American Online Case Study
Q1: The major explanations to the reason why AOL was so successful in the commercial online industry comparing to its competitors CompuServe and Prodigy are as follows: · AOL offered the unique and board range of features such as Online Community, Computing and the like, so their services are relatively differentiated · AOL kept good relation with its customer because of the easy access to AOL’s online service which only required to have a personal computer, a telephone line, and a computer, and also reflected in AOL’s rate structure which was the easiest for consumers to understand and anticipate, relative to its competitors · The bargaining power of AOL with supplier is achieved by making strategic partnership with American Express, and so on; and completing its acquisitions of Internet software developers, along with AOL’s growing membership base, in order to strengthen its new interactive services industry by means of pursuing a number of initiatives.· The threat of new enchant is low, since there is not much service providers, like AOL, acted as middlemen between thousands of content providers and millions of customers, which provided lucrative profits prior to 1995.
Q2: There are several crucial changes happened in the commercial online industry in the year of 1995 and after: · With the advent of the Internet World Wide Web and the entrance of Microsoft Network, content providers had substitution distribution channels that offered greater control over their products · Under the background that the migration of proprietary services and content to Web sites, the exclusive offerings of AOL was declining, thus it was likely reduce the market share of AOL in the industry and subsequently posed negative effect on its profitability · Since everyone with a PC was his/her own publisher, customers would sign up for an Internet on-ramp service provided by other companies and they were tend to use the other companies’ browsing software to surf the world’s database, resulted in the situation that content providers were starting to make use of these distribution channels.

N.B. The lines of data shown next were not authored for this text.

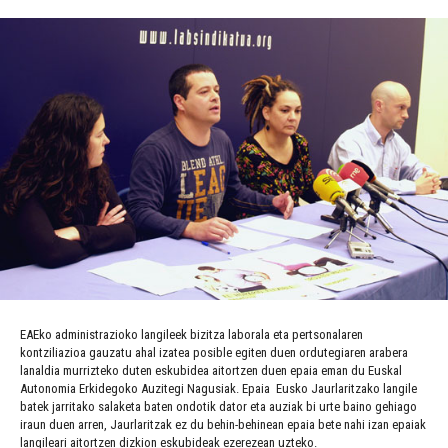
EAEko administrazioko langileek bizitza laborala eta pertsonalaren
kontziliazioa gauzatu ahal izatea posible egiten duen ordutegiaren arabera
lanaldia murrizteko duten eskubidea aitortzen duen epaia eman du Euskal
Autonomia Erkidegoko Auzitegi Nagusiak. Epaia Eusko Jaurlaritzako langile
batek jarritako salaketa baten ondotik dator eta auziak bi urte baino gehiago
iraun duen arren, Jaurlaritzak ez du behin-behinean epaia bete nahi izan epaiak
langileari aitortzen dizkion eskubideak ezerezean uzteko.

Q3.Based on the annual reports and footnotes, AOL’s accounting policy was to capitalize subscriber acquisition costs prior to 1995, which in my view, was not likely to be justified in that period based, for the uncertainty whether ts customers could migrate to the internet still remained since this would probably affect the growth in its subscriber and the profit of its services, although the CFO of AOL attributed the choice to the explanation that the period over which the revenue would be received was matching with the timing the expense, yet there was a rising gap between the reported income and its tax income, except for a big change in its service quality, these two numbers bear a consistent relationship to each other.
Q4. The company should shorten the length of amortisation of the acquisition costs instead of extending it. The reason of this assertion are based on the life cycle of the industry which was supposed to be relatively short and because of the constantly changing environment of the commercial online industry with huge uncertainties, which was likely to require conservative accounting policy to reflect the financial figures so as to better match revenues with expense.
Nevertheless, AOL even extended the amortization period for its subscriber acquisition cost from about 15 months to 24 months, which made it would be tend to face big risks when customers switched to other online service under uncertainty. Therefore, the company’s response seems to be inconsistent with my view. Q5. If AOL followed the policy of expensing subscriber acquisition outlays rather than capitalizing them, there would be a huge amount of subscriber acquisition costs, leading to a comparatively decreasing profit and increase operating loss in the income statement as well as lower equity in the balance sheet for the last same period or compared to its peers, which might lose the attractive looking of the accounting figures when it was eager to raise money from the public market so as to pay its bill.